(Beginning of Material for this task)

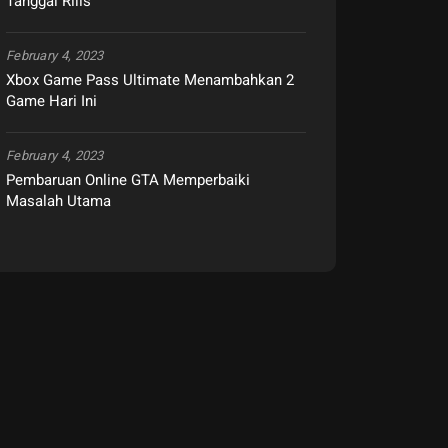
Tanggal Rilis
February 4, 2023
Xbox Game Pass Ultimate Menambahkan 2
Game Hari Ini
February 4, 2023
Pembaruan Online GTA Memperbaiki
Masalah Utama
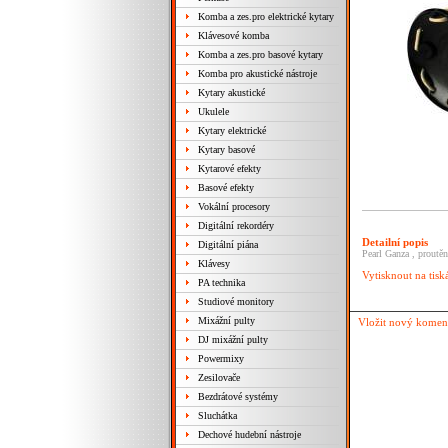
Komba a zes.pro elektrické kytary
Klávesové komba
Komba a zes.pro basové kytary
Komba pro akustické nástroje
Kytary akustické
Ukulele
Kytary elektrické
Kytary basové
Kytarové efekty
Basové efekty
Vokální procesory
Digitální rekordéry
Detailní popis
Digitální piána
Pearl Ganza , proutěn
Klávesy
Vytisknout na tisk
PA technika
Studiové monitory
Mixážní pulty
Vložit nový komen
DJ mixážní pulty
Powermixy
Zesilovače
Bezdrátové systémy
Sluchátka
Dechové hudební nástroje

(End of Material for this task)
(Beginning of Material for this task)

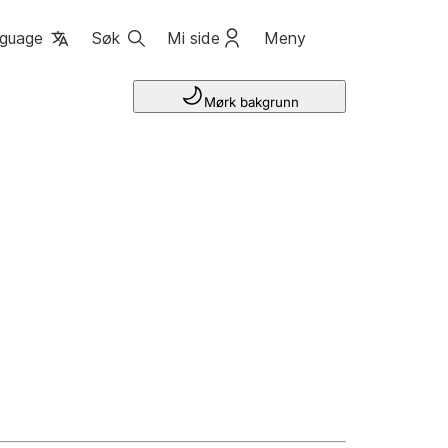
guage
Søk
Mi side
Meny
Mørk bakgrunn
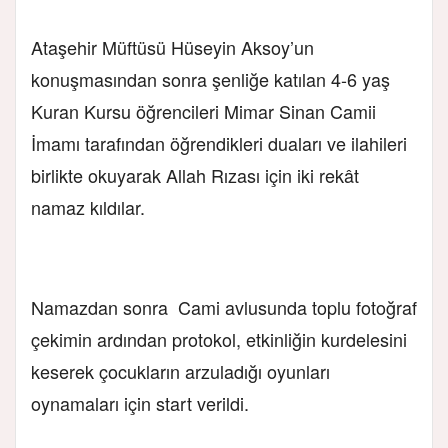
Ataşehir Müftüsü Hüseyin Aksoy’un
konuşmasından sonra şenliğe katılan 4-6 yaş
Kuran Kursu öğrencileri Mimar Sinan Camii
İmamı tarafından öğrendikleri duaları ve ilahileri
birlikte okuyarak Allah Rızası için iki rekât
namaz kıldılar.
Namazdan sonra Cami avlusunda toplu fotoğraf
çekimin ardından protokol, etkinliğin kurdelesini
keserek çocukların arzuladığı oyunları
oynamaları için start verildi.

(End of Material for this task)
(Beginning of Material for this task)

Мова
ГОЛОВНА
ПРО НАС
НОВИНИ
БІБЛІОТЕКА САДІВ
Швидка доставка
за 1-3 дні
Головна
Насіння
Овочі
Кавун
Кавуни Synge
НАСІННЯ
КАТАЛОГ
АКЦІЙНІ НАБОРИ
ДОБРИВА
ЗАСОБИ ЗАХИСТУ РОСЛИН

(End of Material for this task)

In the entries, substitute "şeridini" for "kurdelesini" in the stretch from the line containing "Ataşehir Müftüsü Hüseyin Aksoy’un" through the line containing "oynamaları için start verildi.". Write out only those lines and leave everything else in them unchanged.

Ataşehir Müftüsü Hüseyin Aksoy’un
konuşmasından sonra şenliğe katılan 4-6 yaş
Kuran Kursu öğrencileri Mimar Sinan Camii
İmamı tarafından öğrendikleri duaları ve ilahileri
birlikte okuyarak Allah Rızası için iki rekât
namaz kıldılar.
Namazdan sonra Cami avlusunda toplu fotoğraf
çekimin ardından protokol, etkinliğin şeridini
keserek çocukların arzuladığı oyunları
oynamaları için start verildi.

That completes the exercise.